Awesome! Is that why Meijer has /j/...? I think my mother mentioned something like this years ago. :lol:
No,
Meijer is a German adaptation of Latin
major. Even though this was spelled MAIOR in the Classical orthography, we can be pretty sure the I always represented a glide because the reconstructed protoform is *magjos.
A better example might be a word like
buyer. The root is /bai/ and the suffix is /ər/, but when they come together, the result is ['baɩ̯jɚ], with a glide in the middle. (At least for most speakers.)
Emma wrote:
Hmm, with a bit more thought on the matter, I also like the idea of deleting a vowel in the case. I've read the article once more to be sure of myself (the avoidance part). When it says "by deleting a vowel" (Elision?), it would function like so:
Hena oskal > Hen oskal
That's one possibility. You need to work out the details: Is it always the first vowel that's deleted/elided, or is it sometimes the second? If it's sometimes the second, then what are the conditions?
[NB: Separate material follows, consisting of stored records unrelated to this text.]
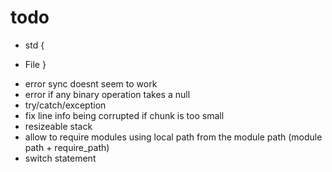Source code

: # todo

* std {
 + File
}

* error sync doesnt seem to work
* error if any binary operation takes a null 
* try/catch/exception
* fix line info being corrupted if chunk is too small
* resizeable stack
* allow to require modules using local path from the module path (module path + require_path)
* switch statement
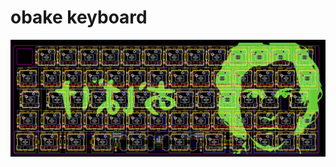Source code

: # obake keyboard

![obake v1.2 preview](https://raw.githubusercontent.com/piksel/obake/master/obake-v1.2.png)
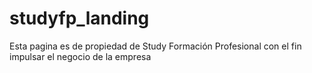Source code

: # studyfp_landing
Esta pagina es de propiedad de Study Formación Profesional con el fin impulsar el negocio de la empresa
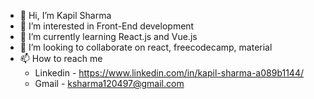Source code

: - 👋 Hi, I’m Kapil Sharma
- 👀 I’m interested in Front-End development
- 🌱 I’m currently learning React.js and Vue.js
- 💞️ I’m looking to collaborate on react, freecodecamp, material
- 📫 How to reach me
   - Linkedin - https://www.linkedin.com/in/kapil-sharma-a089b1144/
   - Gmail - ksharma120497@gmail.com

<!---
ksharma120497/ksharma120497 is a ✨ special ✨ repository because its `README.md` (this file) appears on your GitHub profile.
You can click the Preview link to take a look at your changes.
--->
Is there a definite hierarchy, with some vowel (e.g. /a/) always being elided, some vowel (e.g. /i/) never being elided, and the others falling in-between?
It's also not an all-or-nothing proposition. You can combine rules so, for instance, /a/ is deleted next to /e/ or /o/ but retained after /i/, and when /a/ comes before /i/, they form /e/.
Emma wrote:
Does Diaeresis work like so: hena/ä o/öskal ?
"Diaeresis" is term from prosody and punctuation. I would rather speaking of "preserving hiatus". You don't need any special diacritic to indicate this.
Emma wrote:
So sandhi, as simply as I can word it, is more like a forum (under a category) and all the effects are sub-forums of it? Probably not the best example. :oops:
That's a reasonable way to think of it.